Les serviteurs manifestent leur zèle et cherchent une solution au problème : il y a de l’ivraie, enlevons-la. Il y a un problème, évacuons le. Prenons garde, toutefois, aux solutions trop évidentes : elles ont pour risque d’arracher du bon grain avec de l’ivraie.
Qui n’a pas éprouvé le désir de se purifier, d’éliminer les impuretés en soi ; pourtant, le temps de la moisson n’est pas venu, et nous n’en avons pas la responsabilité.
Nous connaissons les multiples visages du mal. Nous connaissons ses chemins, nous savons ce que nous avons à faire et à ne pas faire, dans notre vie et dans nos relations, et pourtant il survient, il arrive, le champ de blé est parsemé d’ivraie. De plus, l’ivraie a ceci de particulier qu’elle ressemble au blé, sauf qu’elle n’est pas bonne.
Je ne voulais pas, a-t-on envie de dire. Défense et excuse puérile de toujours. Que c’est dur d’admettre l’imperfection, le raté, la maladresse.
Notre vie chrétienne est jalonnée de ces moments où la présence de l’ivraie se fait sentir. Mais nous sommes alors invités à nous retourner vers le semeur, à nous placer sous sa pluie de grâce, qui pleut sur nous en abondance et explose dans notre vie, et la fait porter du fruit, du bon, aussi.
Amen
Lecture de la Bible
Matthieu 13:1-9 et 24-30
Ce jour-là, Jésus sortit de la maison et s'assit au bord de la mer. 2Il se rassembla auprès de lui de si grandes foules qu'il monta dans un bateau et s'y assit. Toute la foule se tenait sur le rivage.
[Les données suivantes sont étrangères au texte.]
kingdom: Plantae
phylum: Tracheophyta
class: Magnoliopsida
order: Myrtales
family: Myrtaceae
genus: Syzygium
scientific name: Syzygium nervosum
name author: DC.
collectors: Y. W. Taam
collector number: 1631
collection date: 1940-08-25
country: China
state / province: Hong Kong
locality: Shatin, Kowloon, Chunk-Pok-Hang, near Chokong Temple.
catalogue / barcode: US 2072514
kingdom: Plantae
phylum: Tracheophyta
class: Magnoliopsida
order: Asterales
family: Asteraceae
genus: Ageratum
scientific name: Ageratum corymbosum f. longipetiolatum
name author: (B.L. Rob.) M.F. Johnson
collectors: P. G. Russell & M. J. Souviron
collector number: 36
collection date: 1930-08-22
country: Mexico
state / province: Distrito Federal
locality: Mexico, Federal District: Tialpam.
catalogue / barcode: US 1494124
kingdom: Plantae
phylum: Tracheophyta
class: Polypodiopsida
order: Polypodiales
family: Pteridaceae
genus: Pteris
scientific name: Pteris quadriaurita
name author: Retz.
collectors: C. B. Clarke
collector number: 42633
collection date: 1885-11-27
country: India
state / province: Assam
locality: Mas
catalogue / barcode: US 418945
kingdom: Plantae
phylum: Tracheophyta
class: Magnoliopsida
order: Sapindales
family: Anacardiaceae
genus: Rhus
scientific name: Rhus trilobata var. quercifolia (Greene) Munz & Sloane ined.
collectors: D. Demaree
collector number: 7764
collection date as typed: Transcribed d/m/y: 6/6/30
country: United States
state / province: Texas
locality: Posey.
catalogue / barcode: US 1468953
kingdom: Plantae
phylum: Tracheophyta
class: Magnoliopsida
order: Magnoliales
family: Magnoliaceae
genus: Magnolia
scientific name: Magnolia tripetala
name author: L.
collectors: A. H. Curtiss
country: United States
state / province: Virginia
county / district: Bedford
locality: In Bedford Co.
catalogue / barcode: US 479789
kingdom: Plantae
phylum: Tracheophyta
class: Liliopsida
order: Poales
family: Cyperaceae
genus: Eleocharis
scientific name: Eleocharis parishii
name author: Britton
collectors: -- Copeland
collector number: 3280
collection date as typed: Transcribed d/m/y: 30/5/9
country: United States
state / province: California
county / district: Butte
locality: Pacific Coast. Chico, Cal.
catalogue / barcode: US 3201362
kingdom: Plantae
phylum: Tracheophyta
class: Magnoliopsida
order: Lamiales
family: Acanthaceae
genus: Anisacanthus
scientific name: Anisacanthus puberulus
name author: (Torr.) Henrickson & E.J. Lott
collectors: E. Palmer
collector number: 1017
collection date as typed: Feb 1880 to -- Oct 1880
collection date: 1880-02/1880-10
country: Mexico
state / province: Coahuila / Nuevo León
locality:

3 Il leur parla longuement en paraboles ; il disait : Le semeur sortit pour semer. 4Comme il semait, des grains tombèrent le long du chemin ; les oiseaux vinrent et les mangèrent. 5D'autres tombèrent dans les endroits pierreux, où ils n'avaient pas beaucoup de terre : ils levèrent aussitôt, parce que la terre n'était pas profonde ; 6mais quand le soleil se leva, ils furent brûlés et se desséchèrent, faute de racines. 7D'autres tombèrent parmi les épines : les épines montèrent et les étouffèrent. 8D'autres tombèrent dans la bonne terre : ils finirent par donner du fruit, l'un cent, l'autre soixante, l'autre trente. 9Que celui qui a des oreilles entende !
...
24 Il leur proposa cette autre parabole : Il en va du règne des cieux comme d'un homme qui avait semé de la bonne semence dans son champ. 25 Pendant que les gens dormaient, son ennemi vint, sema de la mauvaise herbe au milieu du blé et s'en alla. 26Lorsque l'herbe eut poussé et produit du fruit, la mauvaise herbe parut aussi. 27Les esclaves du maître de maison vinrent lui dire : Seigneur, n'as-tu pas semé de la bonne semence dans ton champ ? D'où vient donc qu'il y ait de la mauvaise herbe ? 28Il leur répondit : C'est un ennemi qui a fait cela. Les esclaves lui dirent : Veux-tu que nous allions l'arracher ? 29Non, dit-il, de peur qu'en arrachant la mauvaise herbe, vous ne déraciniez le blé en même temps. 30Laissez croître ensemble l'un et l'autre jusqu'à la moisson ; au temps de la moisson, je dirai aux moissonneurs : Arrachez d'abord la mauvaise herbe et liez-la en gerbes pour la brûler, puis recueillez le blé dans ma grange.